Se questo lo percepisse l’opinione pubblica e lo capisse lo Stato e si comportassero di conseguenza, le condizioni delle persone detenute certamente se ne gioverebbero, si riuscirebbe a salvaguardare la dignità dell’uomo detenuto, ne trarrebbero un beneficio le famiglie dei ristretti e vantaggio la società e le nostre istituzioni. Non è utopia, non è impossibile, sono fiducioso che questo nostro Paese saprà maturare questa consapevolezza, e Papa Francesco sta certamente portando un contributo straordinario di amore e di esempio.
La Ballata del carcere di Reading, magnifica opera di Oscar Wilde, è certamente una delle opere che ben descrive la vita dei reclusi e la loro disperazione.
Il grande poeta per molti anni dopo la galera e persino anche dopo la morte dovette portare il marchio infamante che gli impose la giustizia del puritanesimo Vittoriano. Prego Dio di avere migliore sorte, ci spero ma non ci credo.

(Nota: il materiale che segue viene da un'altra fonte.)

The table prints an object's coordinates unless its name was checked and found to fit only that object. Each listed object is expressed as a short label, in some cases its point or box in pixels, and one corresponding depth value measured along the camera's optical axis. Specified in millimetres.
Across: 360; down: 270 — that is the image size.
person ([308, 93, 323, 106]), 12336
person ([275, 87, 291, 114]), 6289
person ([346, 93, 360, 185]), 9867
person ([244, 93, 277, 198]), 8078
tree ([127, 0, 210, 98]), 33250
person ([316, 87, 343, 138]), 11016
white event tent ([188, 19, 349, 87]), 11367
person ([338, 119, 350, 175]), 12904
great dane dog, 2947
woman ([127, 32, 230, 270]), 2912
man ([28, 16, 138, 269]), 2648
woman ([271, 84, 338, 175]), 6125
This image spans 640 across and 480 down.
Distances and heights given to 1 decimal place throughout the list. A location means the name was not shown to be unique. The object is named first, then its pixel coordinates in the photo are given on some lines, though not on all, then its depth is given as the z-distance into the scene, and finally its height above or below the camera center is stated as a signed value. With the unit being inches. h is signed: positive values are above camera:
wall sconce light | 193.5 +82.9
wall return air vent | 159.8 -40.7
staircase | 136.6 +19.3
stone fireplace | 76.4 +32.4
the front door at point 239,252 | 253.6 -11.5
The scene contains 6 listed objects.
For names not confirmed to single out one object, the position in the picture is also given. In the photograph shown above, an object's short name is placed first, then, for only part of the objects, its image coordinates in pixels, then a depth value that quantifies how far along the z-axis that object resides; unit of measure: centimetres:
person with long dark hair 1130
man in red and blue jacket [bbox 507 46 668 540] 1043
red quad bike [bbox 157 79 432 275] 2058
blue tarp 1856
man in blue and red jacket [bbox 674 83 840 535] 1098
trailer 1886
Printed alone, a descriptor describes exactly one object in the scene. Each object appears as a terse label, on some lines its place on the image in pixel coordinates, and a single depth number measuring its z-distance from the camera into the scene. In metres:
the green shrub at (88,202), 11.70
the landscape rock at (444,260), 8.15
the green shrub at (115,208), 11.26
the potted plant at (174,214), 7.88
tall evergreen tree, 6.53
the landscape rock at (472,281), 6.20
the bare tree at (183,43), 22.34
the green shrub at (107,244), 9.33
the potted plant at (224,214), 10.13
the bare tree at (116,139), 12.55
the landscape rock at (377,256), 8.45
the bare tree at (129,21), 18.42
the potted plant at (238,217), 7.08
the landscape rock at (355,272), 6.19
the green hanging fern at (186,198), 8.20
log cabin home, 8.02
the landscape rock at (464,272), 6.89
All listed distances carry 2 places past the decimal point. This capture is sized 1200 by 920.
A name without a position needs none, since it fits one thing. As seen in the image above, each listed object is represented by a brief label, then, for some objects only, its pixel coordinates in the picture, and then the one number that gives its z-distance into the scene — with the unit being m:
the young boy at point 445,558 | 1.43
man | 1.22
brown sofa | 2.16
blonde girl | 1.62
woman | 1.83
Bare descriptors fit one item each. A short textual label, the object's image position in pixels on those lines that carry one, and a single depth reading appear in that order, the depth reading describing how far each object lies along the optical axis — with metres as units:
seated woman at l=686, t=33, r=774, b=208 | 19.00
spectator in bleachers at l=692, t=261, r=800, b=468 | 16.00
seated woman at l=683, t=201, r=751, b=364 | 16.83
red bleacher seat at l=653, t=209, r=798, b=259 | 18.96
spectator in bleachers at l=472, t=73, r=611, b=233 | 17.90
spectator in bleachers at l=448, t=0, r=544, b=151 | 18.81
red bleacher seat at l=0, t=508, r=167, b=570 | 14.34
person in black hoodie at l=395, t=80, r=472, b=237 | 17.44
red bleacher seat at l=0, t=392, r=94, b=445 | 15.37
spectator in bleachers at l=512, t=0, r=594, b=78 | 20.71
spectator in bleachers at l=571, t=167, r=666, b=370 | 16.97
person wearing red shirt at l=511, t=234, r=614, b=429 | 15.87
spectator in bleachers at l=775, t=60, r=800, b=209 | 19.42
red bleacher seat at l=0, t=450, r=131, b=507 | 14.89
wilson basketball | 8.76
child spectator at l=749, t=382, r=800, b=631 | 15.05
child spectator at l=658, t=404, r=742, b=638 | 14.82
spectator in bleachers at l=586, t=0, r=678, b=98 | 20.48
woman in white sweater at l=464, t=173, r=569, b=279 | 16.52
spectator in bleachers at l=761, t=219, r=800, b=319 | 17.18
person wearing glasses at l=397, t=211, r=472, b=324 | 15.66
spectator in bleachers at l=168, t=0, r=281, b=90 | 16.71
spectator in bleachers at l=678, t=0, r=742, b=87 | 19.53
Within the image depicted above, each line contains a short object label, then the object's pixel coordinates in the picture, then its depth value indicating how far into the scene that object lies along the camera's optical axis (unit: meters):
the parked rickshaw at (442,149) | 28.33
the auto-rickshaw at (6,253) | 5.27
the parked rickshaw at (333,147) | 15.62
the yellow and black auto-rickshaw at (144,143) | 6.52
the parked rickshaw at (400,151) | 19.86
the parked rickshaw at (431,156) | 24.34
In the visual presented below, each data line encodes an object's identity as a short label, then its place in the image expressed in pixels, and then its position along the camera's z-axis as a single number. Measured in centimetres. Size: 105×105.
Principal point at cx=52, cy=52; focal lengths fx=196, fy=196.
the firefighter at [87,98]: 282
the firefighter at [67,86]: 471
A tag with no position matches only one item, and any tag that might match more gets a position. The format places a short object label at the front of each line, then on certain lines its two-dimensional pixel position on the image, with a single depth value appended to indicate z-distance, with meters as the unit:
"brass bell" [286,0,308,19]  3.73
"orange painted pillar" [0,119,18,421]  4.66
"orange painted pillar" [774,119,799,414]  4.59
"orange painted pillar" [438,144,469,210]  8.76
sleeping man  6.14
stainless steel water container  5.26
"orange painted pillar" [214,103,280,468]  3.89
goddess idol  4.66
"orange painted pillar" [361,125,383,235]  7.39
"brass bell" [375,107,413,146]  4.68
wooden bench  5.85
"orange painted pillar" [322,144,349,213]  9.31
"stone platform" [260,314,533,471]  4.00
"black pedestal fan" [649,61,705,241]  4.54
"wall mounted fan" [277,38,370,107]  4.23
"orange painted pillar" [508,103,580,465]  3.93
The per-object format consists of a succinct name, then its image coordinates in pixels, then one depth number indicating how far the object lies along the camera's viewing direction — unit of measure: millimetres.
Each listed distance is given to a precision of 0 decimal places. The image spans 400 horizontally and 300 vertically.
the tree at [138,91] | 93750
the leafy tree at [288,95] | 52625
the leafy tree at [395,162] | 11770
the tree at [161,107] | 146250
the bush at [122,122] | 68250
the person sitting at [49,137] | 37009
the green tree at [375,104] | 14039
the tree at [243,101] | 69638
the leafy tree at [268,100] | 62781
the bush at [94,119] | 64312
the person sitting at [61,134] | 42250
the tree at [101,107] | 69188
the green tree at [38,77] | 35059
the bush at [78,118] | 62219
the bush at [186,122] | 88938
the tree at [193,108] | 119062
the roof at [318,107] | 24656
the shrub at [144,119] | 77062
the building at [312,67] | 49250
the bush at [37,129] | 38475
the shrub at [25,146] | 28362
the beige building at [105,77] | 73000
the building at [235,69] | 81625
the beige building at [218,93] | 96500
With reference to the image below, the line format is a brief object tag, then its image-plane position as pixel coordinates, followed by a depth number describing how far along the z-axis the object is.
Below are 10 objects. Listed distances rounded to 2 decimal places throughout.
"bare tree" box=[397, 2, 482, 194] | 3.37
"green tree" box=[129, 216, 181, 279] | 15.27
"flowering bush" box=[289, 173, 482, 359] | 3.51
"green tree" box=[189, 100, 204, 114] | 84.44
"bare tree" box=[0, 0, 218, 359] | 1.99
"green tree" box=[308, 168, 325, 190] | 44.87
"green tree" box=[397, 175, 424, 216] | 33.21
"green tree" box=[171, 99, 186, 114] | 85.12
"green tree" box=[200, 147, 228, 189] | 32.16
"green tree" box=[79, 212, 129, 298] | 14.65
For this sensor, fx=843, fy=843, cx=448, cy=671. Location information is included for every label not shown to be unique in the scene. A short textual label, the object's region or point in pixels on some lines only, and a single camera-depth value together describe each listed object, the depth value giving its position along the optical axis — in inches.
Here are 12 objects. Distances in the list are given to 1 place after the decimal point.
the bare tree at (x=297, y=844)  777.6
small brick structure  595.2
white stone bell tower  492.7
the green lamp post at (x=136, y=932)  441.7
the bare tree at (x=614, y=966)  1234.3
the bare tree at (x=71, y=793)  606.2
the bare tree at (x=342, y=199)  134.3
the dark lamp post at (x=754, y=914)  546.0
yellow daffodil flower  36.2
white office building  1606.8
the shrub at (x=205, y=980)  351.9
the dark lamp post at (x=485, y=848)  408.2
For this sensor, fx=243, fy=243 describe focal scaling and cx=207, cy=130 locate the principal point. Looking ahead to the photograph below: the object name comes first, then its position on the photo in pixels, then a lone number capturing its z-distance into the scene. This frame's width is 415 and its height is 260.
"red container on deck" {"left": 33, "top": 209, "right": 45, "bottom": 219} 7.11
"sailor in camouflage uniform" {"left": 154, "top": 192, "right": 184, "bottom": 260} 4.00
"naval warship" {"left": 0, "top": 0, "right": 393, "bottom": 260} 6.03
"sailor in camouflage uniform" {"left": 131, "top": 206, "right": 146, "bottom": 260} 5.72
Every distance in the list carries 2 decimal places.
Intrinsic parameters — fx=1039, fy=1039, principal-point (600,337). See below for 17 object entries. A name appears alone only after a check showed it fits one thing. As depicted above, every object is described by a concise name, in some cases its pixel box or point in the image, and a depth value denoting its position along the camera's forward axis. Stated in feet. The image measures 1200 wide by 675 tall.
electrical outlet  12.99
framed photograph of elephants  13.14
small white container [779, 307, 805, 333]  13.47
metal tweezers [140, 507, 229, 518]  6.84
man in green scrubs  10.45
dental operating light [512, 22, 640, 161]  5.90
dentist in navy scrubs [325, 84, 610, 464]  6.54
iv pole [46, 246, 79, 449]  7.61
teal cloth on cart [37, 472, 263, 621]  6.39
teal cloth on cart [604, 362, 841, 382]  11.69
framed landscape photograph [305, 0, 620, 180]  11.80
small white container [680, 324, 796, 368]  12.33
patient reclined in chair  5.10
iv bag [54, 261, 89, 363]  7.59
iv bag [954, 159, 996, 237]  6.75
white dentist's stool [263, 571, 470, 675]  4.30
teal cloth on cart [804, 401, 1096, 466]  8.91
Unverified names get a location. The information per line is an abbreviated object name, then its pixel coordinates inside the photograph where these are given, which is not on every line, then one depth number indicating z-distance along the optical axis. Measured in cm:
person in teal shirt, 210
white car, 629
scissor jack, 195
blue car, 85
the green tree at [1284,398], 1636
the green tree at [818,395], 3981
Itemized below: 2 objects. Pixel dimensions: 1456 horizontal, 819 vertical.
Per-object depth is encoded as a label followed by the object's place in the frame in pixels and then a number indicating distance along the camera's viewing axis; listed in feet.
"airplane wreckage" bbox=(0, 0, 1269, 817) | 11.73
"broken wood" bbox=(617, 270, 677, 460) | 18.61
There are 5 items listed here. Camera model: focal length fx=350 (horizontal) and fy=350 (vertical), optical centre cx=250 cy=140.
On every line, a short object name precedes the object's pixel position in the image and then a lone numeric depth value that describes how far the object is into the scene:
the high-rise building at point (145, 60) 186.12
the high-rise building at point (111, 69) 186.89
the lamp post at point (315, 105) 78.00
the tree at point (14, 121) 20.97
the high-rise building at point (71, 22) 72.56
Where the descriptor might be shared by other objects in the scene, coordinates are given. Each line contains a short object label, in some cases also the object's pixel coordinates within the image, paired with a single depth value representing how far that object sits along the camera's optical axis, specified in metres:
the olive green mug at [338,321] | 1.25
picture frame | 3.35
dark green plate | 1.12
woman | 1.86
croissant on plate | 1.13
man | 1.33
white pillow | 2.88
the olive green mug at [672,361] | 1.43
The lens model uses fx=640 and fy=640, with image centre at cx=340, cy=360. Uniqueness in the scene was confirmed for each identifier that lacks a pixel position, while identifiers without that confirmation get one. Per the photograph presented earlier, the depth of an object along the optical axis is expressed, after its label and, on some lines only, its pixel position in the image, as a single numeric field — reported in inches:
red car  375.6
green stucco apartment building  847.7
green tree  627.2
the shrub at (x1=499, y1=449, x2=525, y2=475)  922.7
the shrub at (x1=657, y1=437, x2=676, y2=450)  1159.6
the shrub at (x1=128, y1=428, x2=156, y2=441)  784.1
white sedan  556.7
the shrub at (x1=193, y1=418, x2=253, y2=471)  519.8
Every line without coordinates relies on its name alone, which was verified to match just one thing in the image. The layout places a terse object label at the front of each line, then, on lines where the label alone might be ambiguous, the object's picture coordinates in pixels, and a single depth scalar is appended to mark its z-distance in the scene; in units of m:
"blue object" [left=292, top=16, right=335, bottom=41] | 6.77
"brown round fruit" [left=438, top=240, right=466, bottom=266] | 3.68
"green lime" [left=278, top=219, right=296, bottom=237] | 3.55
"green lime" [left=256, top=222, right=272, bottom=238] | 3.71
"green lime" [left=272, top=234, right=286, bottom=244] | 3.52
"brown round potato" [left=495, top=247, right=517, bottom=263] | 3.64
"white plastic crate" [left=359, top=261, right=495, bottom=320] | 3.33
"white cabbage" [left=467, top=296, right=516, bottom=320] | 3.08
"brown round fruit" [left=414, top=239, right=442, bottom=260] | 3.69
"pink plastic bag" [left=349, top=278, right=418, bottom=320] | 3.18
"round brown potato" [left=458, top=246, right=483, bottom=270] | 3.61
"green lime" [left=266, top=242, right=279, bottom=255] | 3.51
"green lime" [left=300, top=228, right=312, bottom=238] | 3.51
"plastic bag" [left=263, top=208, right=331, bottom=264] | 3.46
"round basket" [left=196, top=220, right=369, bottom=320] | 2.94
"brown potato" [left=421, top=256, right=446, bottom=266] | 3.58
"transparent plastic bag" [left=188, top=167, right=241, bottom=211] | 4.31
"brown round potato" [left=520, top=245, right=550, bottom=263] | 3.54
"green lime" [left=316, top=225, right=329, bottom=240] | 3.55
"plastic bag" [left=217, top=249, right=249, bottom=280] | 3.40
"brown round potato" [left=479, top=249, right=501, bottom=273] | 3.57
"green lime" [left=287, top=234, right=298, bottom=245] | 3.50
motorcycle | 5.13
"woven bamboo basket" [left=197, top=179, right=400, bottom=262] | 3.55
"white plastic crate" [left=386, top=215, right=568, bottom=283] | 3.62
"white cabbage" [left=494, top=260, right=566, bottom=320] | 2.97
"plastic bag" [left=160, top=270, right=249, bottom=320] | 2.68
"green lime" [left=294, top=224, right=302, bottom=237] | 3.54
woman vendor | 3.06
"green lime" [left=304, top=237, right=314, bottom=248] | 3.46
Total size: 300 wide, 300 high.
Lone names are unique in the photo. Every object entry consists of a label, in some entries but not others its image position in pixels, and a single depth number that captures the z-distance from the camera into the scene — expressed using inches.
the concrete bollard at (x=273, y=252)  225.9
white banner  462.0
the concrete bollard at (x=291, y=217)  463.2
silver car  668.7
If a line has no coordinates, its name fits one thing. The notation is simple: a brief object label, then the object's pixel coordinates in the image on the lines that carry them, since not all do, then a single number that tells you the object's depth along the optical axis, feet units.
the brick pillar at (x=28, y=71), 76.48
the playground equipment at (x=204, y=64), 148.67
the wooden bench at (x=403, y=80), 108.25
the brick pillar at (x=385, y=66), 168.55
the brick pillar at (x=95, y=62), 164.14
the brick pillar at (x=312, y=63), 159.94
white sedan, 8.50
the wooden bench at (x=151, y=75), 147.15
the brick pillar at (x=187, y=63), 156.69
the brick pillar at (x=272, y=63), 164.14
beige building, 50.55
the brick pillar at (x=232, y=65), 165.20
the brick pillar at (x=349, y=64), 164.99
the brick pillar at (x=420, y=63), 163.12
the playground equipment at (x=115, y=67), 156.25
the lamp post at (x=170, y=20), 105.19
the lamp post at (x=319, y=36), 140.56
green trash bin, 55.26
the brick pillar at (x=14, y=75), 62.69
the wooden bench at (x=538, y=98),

Dice la Ballata: «E il lancinante rimorso e i sudori di sangue, nessuno li conosce al pari di me: perchè colui che vive più di una vita deve morire anche più di una morte».
Ed io vorrei aggiungere che nella ballata del carcere di Rebibbia, per dirla con Gabriel Garcia Marquez, ho imparato che un uomo ha il diritto di guardare dall’alto in basso un altro uomo solo per aiutarlo a rimettersi in piedi.
Il carcere è simile al Fenrir, che è un feroce ed enorme lupo partorito dal mito Scandinavo, famoso perché ostile e nemico del popolo e al popolo.
È creatura cattiva e portare di disgrazie.
Sempre tenuto incatenato si serve però delle sue stesse catene per palesare la sua forza e la sua ferocia.
Quando si tenta di imbrigliarlo, lui, Fenrir, il carcere, azzanna i suoi padroni.
Rabbiosa, l’orrida bestia, ulula e ringhia, e con la bava che esce dalla sua bocca si alimenta un lago, il lago “attesa”; e in attesa la bestia e il suo padrone tengono sempre le loro vittime.
I detenuti, come il Fenrir, sono carichi di rabbia, ma al contrario del Fenrir sono anche carichi di speranza, non coltivano astio ma cercano amore.
Si sentono emarginati dalla società e sentono che crolla loro addosso il mondo, ma lottano per liberarsi da ogni catena, lottano per vivere, sanno di avere solo una vita.
La battaglia è difficile, faticosa, cruda, ma non hanno alternativa, devono combatterla.
Lottare per noi detenuti vuol dire scegliere, difendere la dignità, alimentare la speranza, non consentire a Fenrir di estinguerci.
Quando un giorno si riusciranno a spezzare le catene, tutte le catene, anche quelle di Fenrir si scioglieranno e Fenrir senza le sue catene morirà.
Allora, solo allora finirà il carcere per emarginare i cattivi, lontani dai buoni, e potrà rinascere come un luogo dove vive, piange, soffre, prega e spera un pezzo della nostra società.
Allora sarà più libero il popolo e certamente più buono lo Stato.
Abbiamo il dovere di sperare e di attendere.
Ogni vita, sia laica che religiosa non può fare a meno di tre convinzioni: credere, sperare e amare.
Sono proprio queste tre determinazioni che animano la mia vita di detenuto, protagoniste veri ed entusiasti della vita che scorre, con i suoi colori, immagini, storie, realtà, fantasie, sogni, illusioni, aspettative, ansie, paure, sofferenze e fiducie.
Vita vissuta, vita che vivo, e vita che sarà ancora buona per ascoltare e capire e fare quando tornerò libero tra la gente. Vita utilizzata per le parole ascoltate e per quelle dette.
Una vita ancora buona per sorridere, per cercare il futuro, per contribuire a costruire una realtà insieme a tutti quelli che hanno voglia di vivere, amare, credere e sperare.
Il carcere è un baratro profondo di miserie e di bisogni.
Ho finito di scrivere il mio secondo libro in carcere, Le carezze della nenia, è già nelle librerie, racconto del carcere e delle persone che lo vivono.
Mi serve scrivere, scrivendo parlo a me stesso e mi rivolgo alla mia memoria per vedere ed avere quello che il carcere mi vieta e mi impedisce.
Non serve invece dividere il tempo, tanto deve passare tutto intero. Non serve neanche mischiare il tempo attuale col tempo remoto e con quello futuro, se non a ricordare e a provocare dolore.
Serve invece uscire dal carcere e conservare lo stesso stupore col quale sono entrato.